WHAT IS BEING ASKED. Between the line containing "nose: (259, 454)" and the line containing "left back paw: (602, 423)" lies a run of lines; give that run again exactly, with both of those lines, and nothing else from the entries below.

RECORDED DATA.
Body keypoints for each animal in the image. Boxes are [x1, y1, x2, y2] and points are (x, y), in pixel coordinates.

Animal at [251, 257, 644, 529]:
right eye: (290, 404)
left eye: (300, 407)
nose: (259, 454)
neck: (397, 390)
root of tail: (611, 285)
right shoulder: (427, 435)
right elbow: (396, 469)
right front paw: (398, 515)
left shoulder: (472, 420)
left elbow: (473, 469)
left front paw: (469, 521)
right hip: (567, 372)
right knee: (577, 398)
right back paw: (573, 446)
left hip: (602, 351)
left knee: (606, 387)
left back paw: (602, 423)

* * *

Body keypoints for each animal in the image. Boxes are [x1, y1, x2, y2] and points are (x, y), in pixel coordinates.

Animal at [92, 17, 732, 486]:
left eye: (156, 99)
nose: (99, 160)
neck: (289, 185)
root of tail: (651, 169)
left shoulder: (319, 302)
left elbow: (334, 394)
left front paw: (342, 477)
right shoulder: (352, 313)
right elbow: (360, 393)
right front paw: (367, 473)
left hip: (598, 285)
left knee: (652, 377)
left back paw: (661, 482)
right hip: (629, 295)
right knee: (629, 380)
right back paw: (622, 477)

YOUR RESPONSE.
nose: (259, 454)
neck: (397, 390)
root of tail: (611, 285)
right shoulder: (427, 435)
right elbow: (396, 469)
right front paw: (398, 515)
left shoulder: (472, 420)
left elbow: (473, 469)
left front paw: (469, 521)
right hip: (567, 372)
right knee: (577, 398)
right back paw: (573, 446)
left hip: (602, 351)
left knee: (606, 387)
left back paw: (602, 423)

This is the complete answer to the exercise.